* _PAGE_:

What I'm Reading (No. 89): two very different coming-of-age stories
As so often happens in my reading, the books I finished this week share a theme. This time: teenagers coming of age and figuring the world out, along with their own place in it. These two figures — Ernest Hemingway and Trevor Noah — are about as different as could be. I finished Noah's very funny stories, collected in Born a Crime, about his South African childhood. The other book was an interesting look at Hemingway's at age 18. Much of that year was spent in Kansas City, but then ended with a war injury.
While 100 years apart, and occupying very different places in American culture, both Noah and Hemingway came to find the world isn't as kind or romantic as they perhaps expected.
Let's dig into each.
Born a Crime: Stories from a South African Childhood by Trevor Noah (2016, 288 pages)
The title of the book, Born a Crime, speaks to one of the foundations of Trevor's growing up in Apartheid and post-Apartheid South Africa: his mother is black and his father is white, which was breaking the law in the 1980s. As a colored boy (as opposed to black or white), Trevor didn't fit in with any group. So he made himself a chameleon, learning a number of languages and dialects so that he could communicate with just about anyone in their own language.
With that gift he was able to fit in somewhat at least, while maintaining a role as a troublemaker and hustler of illegally copied CDs.
Structurally, the book is far more a collected set of stories than a memoir. It's important to remember that while reading, as the timeline jumps around a bit and we don't get into the entirety of Noah's childhood. There's some self-reflection, sure, but the point seems to be more to educate people about what it was like growing up in Apartheid (and afterwards), while sharing some ridiculously funny stories along the way. He also paints an incredibly memorable and moving portrait of his mother, who ultimately ends up being the hero of the book.

* _PROVIDED MATERIAL_:
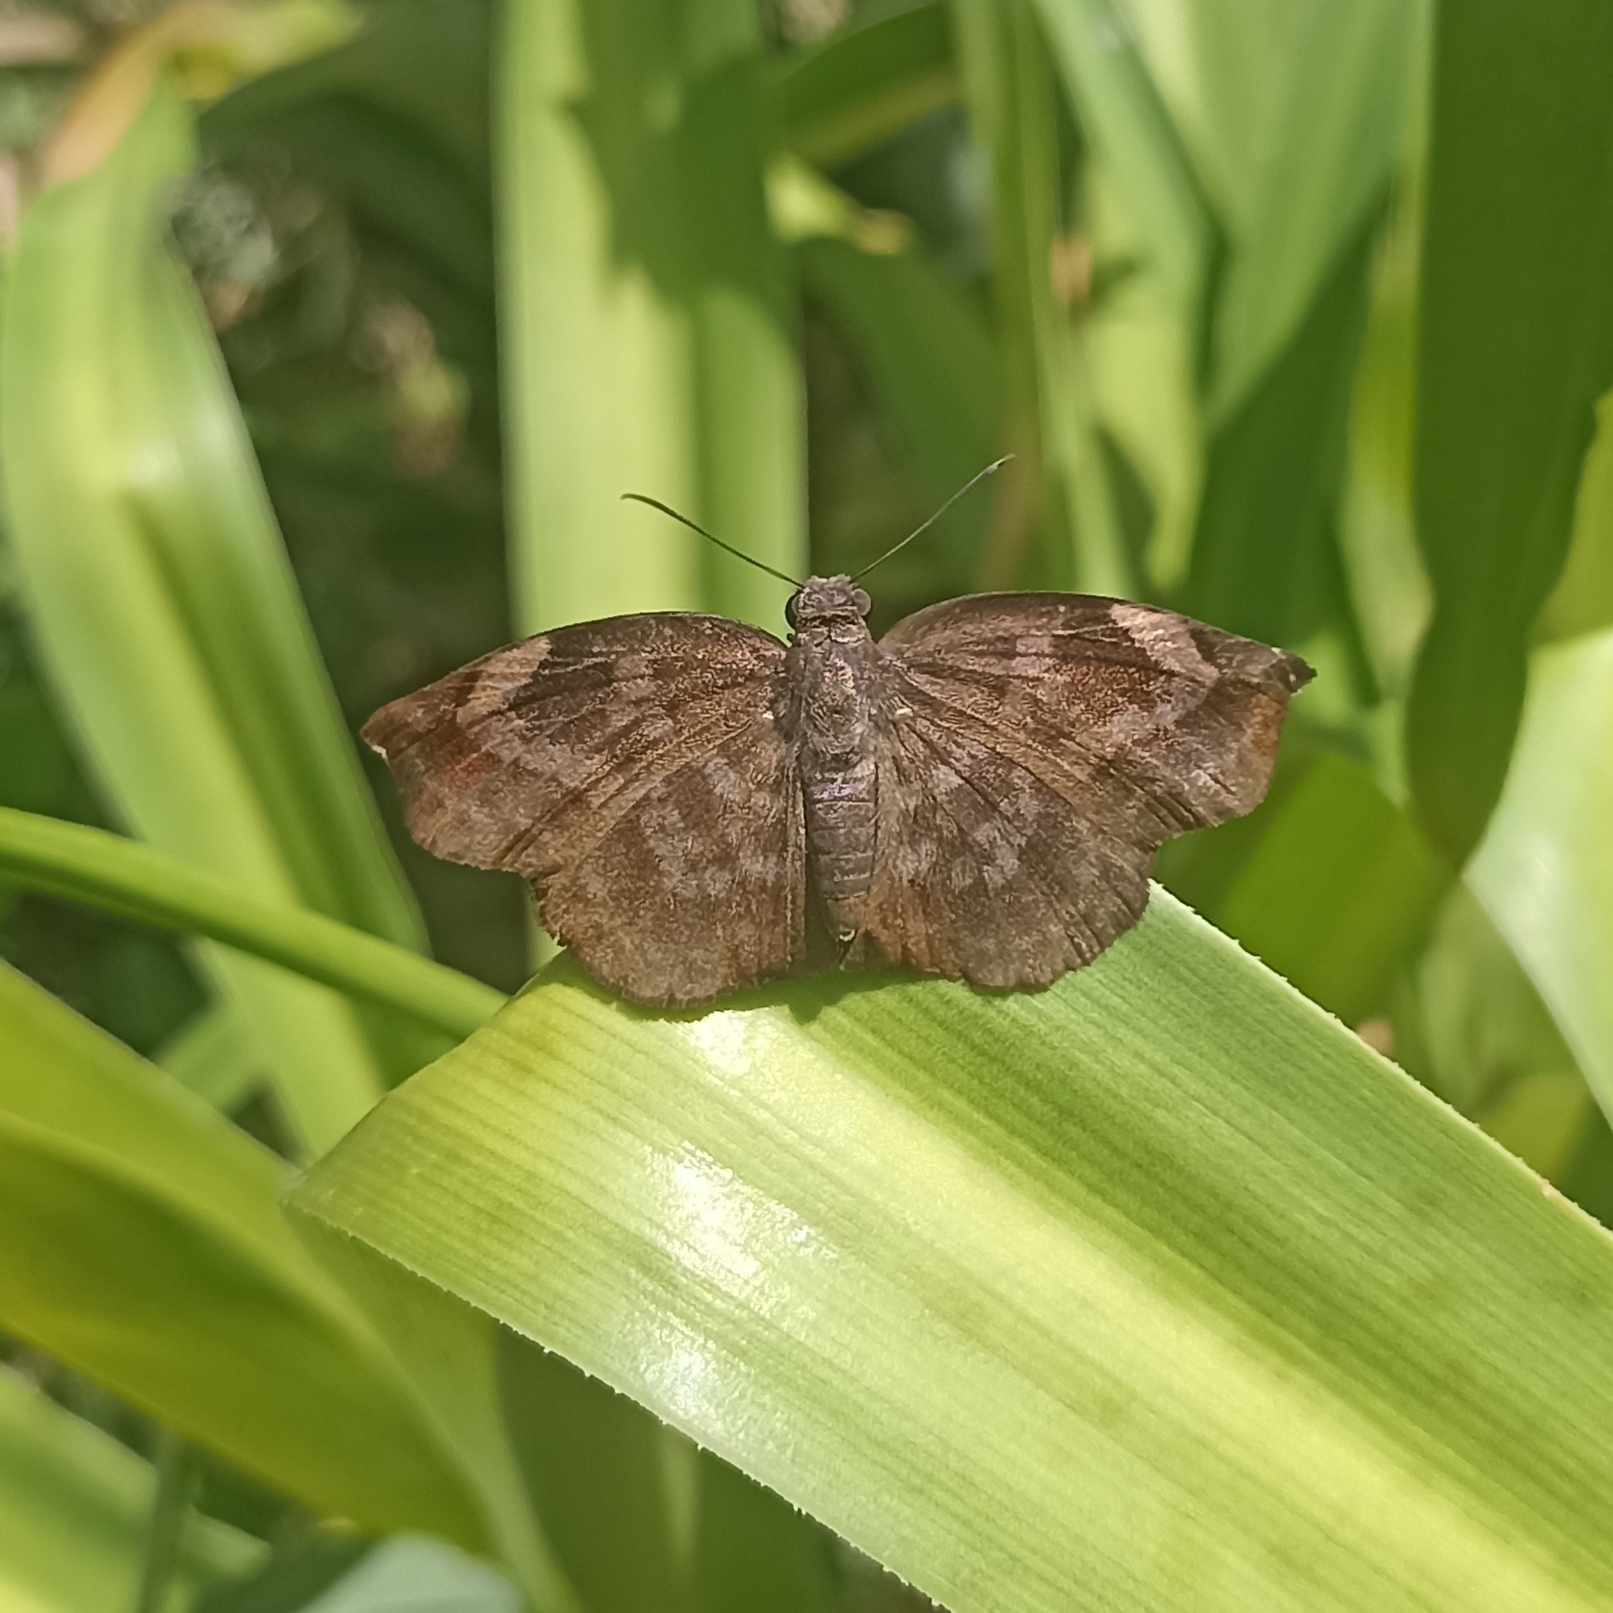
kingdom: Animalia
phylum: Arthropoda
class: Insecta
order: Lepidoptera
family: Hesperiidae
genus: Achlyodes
* * *
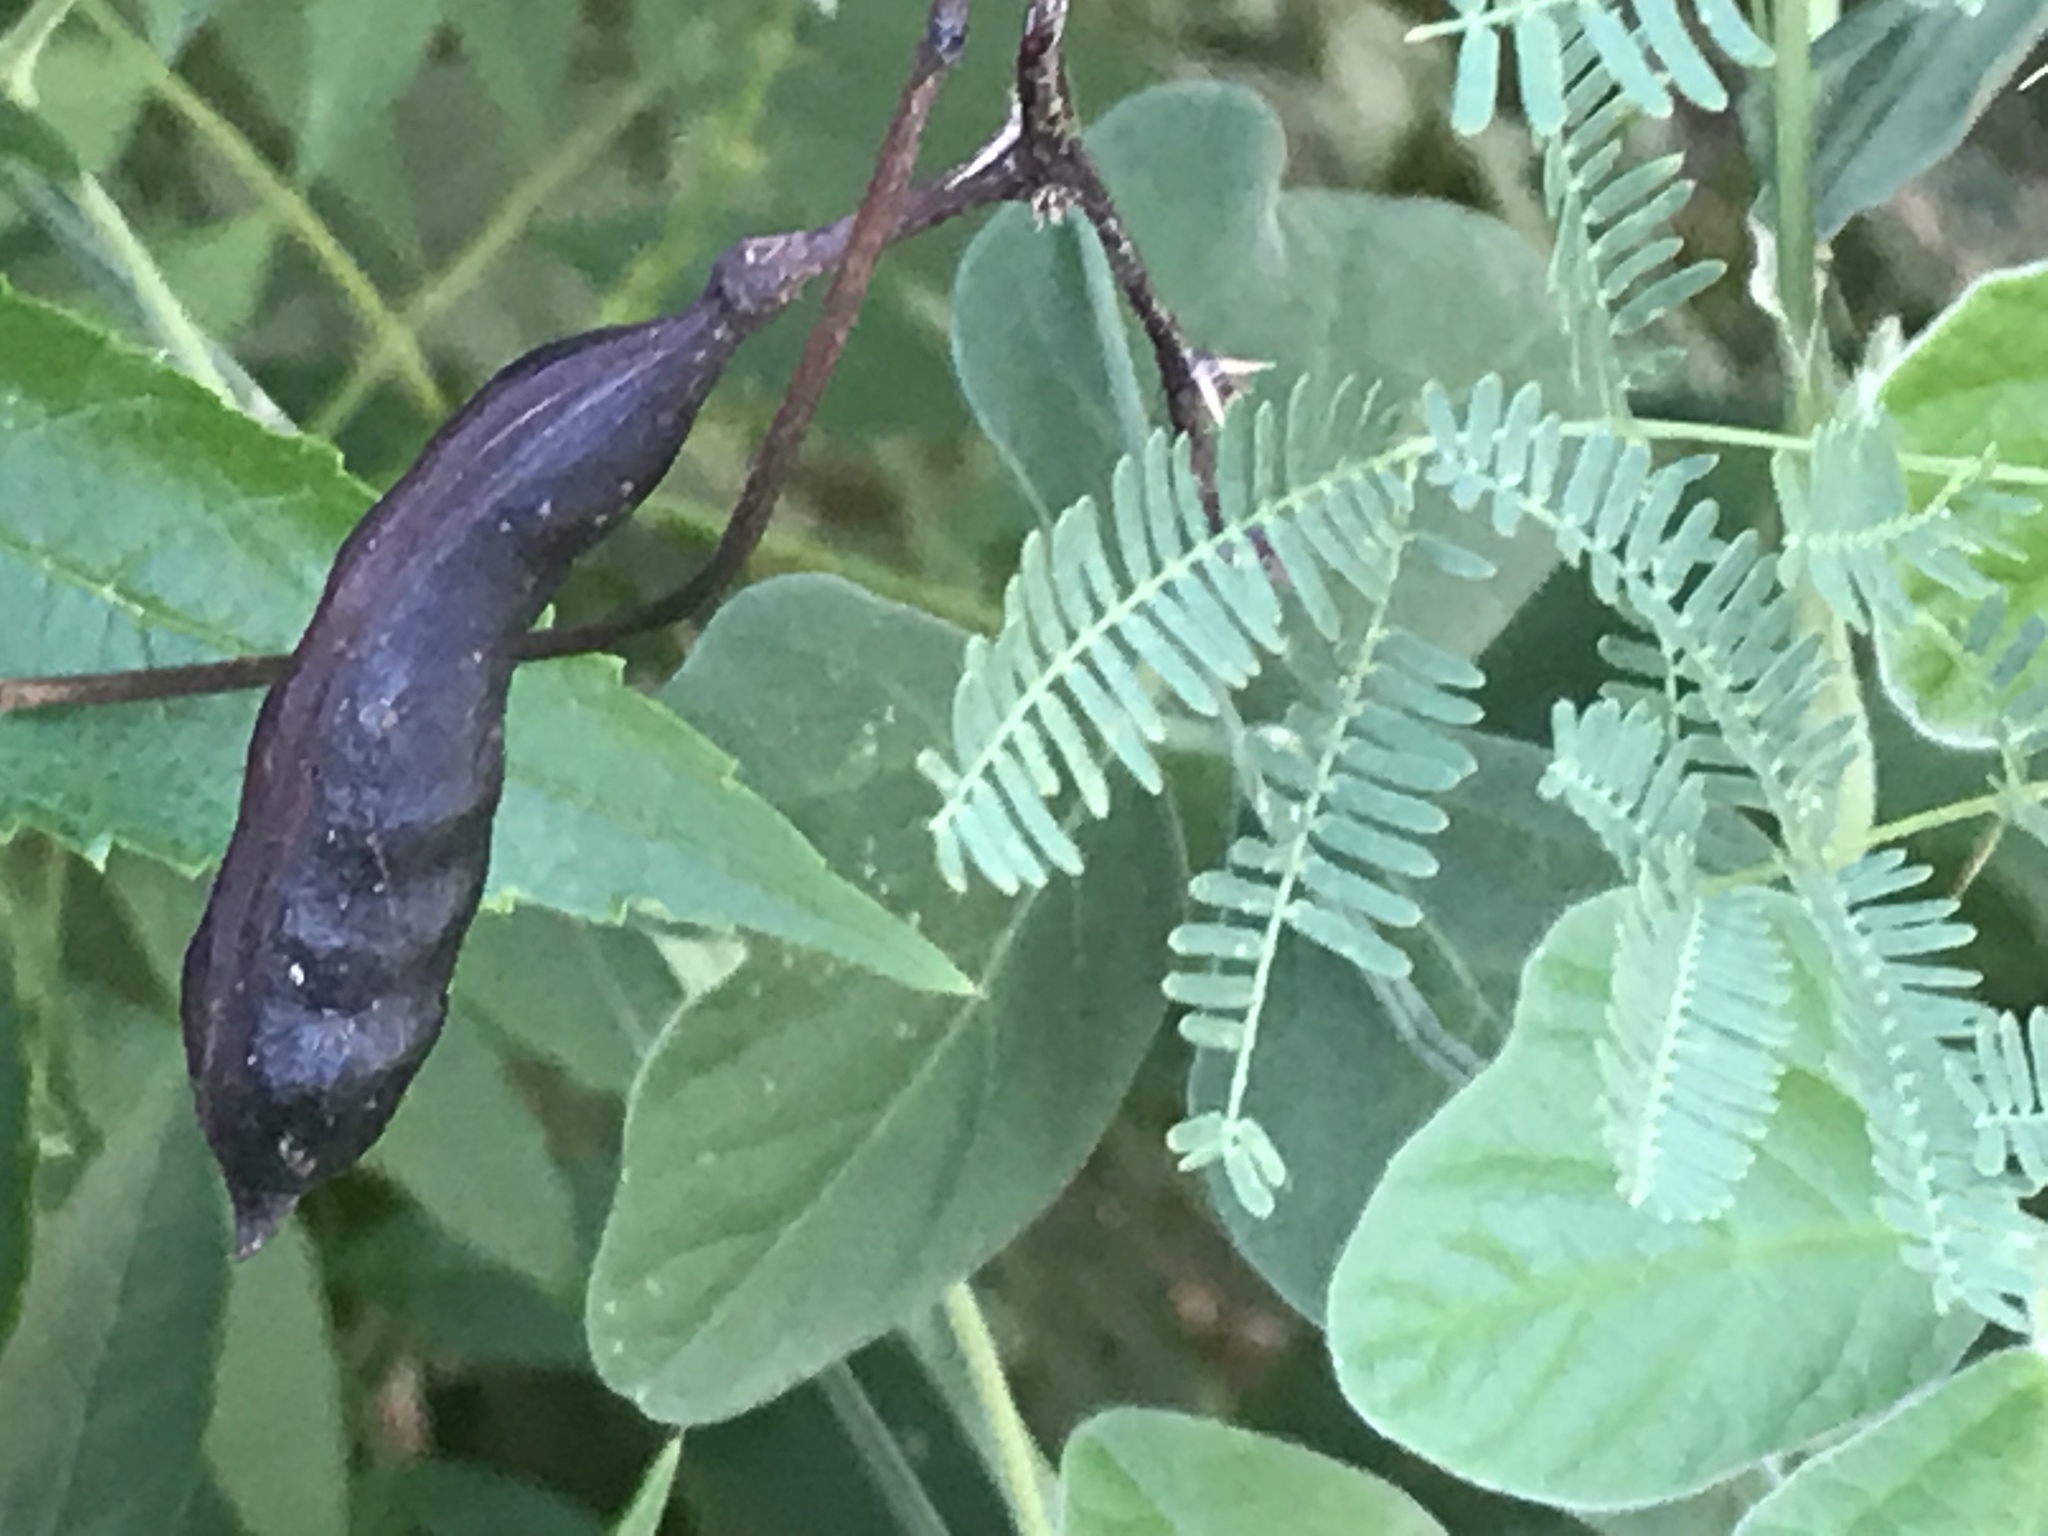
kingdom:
==
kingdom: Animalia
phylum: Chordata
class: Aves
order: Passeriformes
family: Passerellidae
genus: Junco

* _WORK TO DO_:
[1] According to the reading post, who ultimately ends up being the hero of Born a Crime?
[2] Please carry on the reading post about the two coming-of-age books from the point where it stops.
The material is separate from the reading post.

* _RESULTS OF THE EXERCISE_:
[1] Trevor Noah's mother.

[2]
Noah's writing is equal parts sincere, intelligent, and genuinely funny. (I laughed out loud a few times, which is rare with a book.) That's a really hard mix to find, and Trevor nails it. I only wish there was more to it — the stories end before Trevor has really made his mark. I want to know how he gets from South African DJ to host of The Daily Show. Perhaps, we can hope, that's coming in a later book.
Hemingway at Eighteen: The Pivotal Year That Launched an American Legend by Steve Paul (2018, 181 pages)
I've been spending time working at our local library lately, occupying one of the cozy second-floor study rooms, which allows me to gaze out the floor-to-ceiling windows over downtown Arvada. Good view, good internet — it's been lovely. Plus, when I take 5-minute breaks, I can peruse the stacks rather than dink around on my phone. On one of those breaks last week, I found Hemingway at Eighteen.
It's a short book, and a little bit studious in tone, which is surprising given that author Steve Paul was a journalist before retiring. No matter — Paul gives fans of Papa Hem an insightful look into what was inarguably one of the more important single years of Ernest's life.
What really stood out from this particular book, to me at least, was just how Midwestern Hemingway was. I sort of knew that, but not the reality of it. He was born in Chicago, spent nearly every summer of his youth at a family property in Michigan's Upper Peninsula, and then embarked on his very first job, as a cub reporter, to the Kansas City Star. It's so interesting to me that a number of Lost Generation writers were Midwestern — Hemingway, F. Scott Fitzgerald, T.S. Eliot, and more.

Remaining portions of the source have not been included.